Mike Royko: A straight talking columnist
The only way the late Chicago Tribune writer Mike Royko could ever be considered a saint is that he is the Patron Saint of columnists.
Mike Royko columns were syndicated in more than 600 newspapers across the country. He was a man of the common people and had a keen sense of justice. He was gritty, real and considered a plague on conniving or shady politicians or disreputable bureaucrats. His words were not always liked, but were always respected by most readers.
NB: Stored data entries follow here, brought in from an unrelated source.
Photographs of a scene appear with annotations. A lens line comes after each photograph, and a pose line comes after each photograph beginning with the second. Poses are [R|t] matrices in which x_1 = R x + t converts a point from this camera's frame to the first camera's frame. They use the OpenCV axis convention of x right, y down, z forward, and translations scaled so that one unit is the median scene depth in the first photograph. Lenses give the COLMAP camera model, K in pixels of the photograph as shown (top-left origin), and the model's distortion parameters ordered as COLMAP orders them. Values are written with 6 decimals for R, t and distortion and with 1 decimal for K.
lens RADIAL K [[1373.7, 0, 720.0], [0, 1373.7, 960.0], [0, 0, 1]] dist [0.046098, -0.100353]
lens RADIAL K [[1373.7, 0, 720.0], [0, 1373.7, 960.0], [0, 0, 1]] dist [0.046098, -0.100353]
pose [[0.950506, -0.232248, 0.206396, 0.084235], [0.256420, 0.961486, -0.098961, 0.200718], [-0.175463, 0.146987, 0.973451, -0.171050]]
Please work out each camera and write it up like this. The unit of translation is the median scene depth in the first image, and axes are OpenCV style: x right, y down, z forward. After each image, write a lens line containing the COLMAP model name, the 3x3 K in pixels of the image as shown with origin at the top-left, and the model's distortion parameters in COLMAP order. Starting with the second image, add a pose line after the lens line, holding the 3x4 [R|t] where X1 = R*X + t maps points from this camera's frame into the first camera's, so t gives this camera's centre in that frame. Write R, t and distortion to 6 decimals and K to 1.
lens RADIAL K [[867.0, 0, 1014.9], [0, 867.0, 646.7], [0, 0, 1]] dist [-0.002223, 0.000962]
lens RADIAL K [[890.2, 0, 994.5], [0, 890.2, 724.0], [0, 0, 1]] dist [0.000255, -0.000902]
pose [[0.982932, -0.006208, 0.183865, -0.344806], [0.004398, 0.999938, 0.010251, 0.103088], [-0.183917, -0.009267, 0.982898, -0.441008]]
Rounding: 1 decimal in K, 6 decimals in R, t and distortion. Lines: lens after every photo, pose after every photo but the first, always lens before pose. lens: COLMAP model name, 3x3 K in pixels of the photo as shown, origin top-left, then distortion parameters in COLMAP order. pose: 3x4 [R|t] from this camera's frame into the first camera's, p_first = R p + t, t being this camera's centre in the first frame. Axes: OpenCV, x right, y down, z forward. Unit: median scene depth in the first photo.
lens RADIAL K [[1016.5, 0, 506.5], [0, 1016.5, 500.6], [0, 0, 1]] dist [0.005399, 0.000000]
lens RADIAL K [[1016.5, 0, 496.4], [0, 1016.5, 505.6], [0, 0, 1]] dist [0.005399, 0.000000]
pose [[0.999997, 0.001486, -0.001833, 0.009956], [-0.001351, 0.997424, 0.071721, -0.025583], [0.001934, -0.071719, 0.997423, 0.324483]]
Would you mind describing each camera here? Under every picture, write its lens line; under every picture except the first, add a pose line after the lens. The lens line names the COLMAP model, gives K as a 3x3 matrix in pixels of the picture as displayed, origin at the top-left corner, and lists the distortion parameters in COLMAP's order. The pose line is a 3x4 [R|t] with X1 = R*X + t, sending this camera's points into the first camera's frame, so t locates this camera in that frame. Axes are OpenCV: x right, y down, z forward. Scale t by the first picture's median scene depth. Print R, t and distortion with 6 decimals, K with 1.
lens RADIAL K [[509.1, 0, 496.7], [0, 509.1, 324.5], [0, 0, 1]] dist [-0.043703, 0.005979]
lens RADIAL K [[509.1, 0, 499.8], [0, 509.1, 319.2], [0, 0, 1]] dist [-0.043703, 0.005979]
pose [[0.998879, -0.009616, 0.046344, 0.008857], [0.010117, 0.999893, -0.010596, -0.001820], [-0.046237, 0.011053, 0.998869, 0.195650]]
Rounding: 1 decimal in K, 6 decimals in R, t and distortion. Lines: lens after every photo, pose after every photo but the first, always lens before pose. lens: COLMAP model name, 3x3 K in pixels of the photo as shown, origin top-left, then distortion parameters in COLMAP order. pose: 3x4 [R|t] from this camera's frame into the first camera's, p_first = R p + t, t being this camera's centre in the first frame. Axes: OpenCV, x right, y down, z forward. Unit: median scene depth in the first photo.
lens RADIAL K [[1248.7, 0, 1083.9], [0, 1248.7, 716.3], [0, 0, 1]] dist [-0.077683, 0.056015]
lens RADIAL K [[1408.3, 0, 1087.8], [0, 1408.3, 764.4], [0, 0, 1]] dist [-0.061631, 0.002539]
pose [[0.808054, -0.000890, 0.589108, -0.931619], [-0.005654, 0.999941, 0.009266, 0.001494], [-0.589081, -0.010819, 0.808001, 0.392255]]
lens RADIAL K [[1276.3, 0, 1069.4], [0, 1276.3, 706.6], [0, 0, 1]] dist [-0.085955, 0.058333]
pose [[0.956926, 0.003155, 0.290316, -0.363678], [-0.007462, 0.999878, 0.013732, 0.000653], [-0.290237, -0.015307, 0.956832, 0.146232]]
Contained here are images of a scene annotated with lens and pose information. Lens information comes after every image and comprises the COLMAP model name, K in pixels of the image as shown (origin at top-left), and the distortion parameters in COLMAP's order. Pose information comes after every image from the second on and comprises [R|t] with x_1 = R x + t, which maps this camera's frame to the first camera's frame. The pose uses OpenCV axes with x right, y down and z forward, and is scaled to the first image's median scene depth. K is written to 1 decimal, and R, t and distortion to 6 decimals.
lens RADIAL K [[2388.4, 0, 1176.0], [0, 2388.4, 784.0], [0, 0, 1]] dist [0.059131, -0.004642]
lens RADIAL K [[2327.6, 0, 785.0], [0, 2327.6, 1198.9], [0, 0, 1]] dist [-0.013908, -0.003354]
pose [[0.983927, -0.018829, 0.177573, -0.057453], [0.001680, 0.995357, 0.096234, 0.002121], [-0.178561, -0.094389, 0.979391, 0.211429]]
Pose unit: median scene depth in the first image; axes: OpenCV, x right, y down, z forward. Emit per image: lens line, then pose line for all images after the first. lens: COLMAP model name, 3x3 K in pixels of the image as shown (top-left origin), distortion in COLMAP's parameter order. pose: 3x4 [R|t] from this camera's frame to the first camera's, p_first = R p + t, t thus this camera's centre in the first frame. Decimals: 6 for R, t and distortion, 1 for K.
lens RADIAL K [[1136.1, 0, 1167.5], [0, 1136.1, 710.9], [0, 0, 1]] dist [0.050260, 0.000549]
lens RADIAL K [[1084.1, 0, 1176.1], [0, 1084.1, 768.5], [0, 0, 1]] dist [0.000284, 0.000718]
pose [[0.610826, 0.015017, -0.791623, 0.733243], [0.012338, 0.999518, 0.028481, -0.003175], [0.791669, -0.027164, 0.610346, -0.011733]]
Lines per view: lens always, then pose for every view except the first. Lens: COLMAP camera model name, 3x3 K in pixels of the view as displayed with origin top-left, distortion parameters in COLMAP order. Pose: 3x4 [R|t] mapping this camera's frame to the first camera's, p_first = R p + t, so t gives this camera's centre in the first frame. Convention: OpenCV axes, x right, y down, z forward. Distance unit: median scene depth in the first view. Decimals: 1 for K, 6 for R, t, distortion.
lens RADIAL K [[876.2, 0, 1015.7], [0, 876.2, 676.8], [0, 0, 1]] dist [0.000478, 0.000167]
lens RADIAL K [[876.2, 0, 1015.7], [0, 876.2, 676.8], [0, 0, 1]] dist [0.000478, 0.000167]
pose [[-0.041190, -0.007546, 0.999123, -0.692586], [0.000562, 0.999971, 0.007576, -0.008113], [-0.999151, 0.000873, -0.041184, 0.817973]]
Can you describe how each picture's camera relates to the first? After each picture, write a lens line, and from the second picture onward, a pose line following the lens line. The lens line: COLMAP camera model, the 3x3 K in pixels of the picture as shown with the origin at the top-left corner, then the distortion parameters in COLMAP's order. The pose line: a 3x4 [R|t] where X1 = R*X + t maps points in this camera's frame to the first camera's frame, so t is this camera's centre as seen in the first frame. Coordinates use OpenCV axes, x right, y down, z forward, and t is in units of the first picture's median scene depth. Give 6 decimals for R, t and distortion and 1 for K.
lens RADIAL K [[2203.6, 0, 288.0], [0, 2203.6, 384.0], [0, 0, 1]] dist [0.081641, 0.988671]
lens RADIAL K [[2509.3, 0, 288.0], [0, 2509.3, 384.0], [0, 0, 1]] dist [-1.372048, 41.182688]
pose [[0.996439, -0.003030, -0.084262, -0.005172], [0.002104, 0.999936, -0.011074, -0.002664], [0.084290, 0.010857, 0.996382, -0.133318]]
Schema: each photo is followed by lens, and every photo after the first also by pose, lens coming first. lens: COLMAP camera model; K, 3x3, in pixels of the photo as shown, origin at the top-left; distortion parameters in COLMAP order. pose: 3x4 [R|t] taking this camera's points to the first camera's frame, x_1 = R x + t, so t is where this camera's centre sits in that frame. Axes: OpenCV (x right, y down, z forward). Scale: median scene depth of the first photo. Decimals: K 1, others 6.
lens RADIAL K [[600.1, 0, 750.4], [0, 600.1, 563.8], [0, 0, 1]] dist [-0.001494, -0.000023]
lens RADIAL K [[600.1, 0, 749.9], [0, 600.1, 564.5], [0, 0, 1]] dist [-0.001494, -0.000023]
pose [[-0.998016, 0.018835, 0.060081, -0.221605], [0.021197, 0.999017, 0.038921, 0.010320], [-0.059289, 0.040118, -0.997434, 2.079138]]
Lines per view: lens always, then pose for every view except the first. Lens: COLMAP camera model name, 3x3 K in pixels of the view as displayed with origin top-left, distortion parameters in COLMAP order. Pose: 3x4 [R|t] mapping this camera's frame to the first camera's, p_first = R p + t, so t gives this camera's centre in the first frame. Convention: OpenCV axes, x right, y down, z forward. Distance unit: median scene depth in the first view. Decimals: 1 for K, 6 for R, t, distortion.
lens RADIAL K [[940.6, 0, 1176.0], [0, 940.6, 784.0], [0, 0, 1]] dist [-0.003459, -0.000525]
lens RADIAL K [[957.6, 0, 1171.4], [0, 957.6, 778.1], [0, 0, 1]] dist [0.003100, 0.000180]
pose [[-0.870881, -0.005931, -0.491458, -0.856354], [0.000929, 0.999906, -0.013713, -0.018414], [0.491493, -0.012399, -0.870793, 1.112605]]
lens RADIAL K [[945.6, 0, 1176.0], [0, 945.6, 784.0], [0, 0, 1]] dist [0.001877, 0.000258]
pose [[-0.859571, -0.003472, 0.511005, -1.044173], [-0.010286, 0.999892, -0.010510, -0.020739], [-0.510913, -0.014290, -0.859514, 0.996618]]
The conversation, if we can call it that, of today’s America, appears to be scrapping the bottom of the barrel of communication. Instead of self-restraining exchanges in politics, religion and social gatherings, there seems to be a spirit of one-up-man-ship. Calling each other names. Splitting hairs over inconsequential matters. Seeing the worst in anyone’s words or views (not our own), now rules the day.
In 1968, when the war in Vietnam was heating up, in the paddy fields there and the main streets here, the rhetoric could not be heard for its volume. Lots of heat but little light. Add to that the emerging civil rights movement led by Dr. Martin Luther King, Jr.
President Lyndon Baines Johnson wanted out. His announcement said it all: “I shall not seek, and I will not accept the nomination of my party for another term as your president.”
Mike Royko wrote a column that year which is as up-to-date as if it were written this morning. Here is an excerpt of that column from Richard Ciccone’s book “Royko.” Ciccone is a veteran Chicago newsman. Three paragraphs of a Royko column still timely after 43 years is re-printed in Ciccone’s book:
“Unrestrained hate has become the dominant emotion in this splintered country. Races hate, age groups hate, political extremists hate. And when they aren’t hating each other, they have been turning it on LBJ. He more than anyone else has felt it . . .
“Maybe he wasn’t the best President we might have had.
“But we sure as hell aren’t the best people a President has ever had.”
Royko found universal truths in the lives of the people of his Chicago. He took up their causes with a spicy, sarcastic, sardonic but always with his own wit and humor. For those who missed out on his five columns a week for more than 30 years, many are reprinted in book form, such as “Early Royko: Up Against it in Chicago,” “For the Love of Mike: More of The Best of Mike Royko” and “One More Time: The Best of Royko.”
“His columns could make a person laugh or cry, sympathize or agonize, but they were always a joy to read” – Polish American Journal.
Some of Royko’s quotes that will live forever:
“Hating the Yankees is as American as pizza pie, unwed mothers, and cheating on your income tax.”
“I never went to a John Wayne movie to find a philosophy to live by or to absorb a profound message. I went for the simple pleasure of spending a couple of hours seeing the bad guys lose.”
“It's been my policy to view the Internet not as an 'information highway,' but as an electronic asylum filled with babbling loonies.”
And now, 14 years after his death the ‘electronic asylum’ is filled with his babbling --- only of a much better quality – the quality of a saint who knew his way around.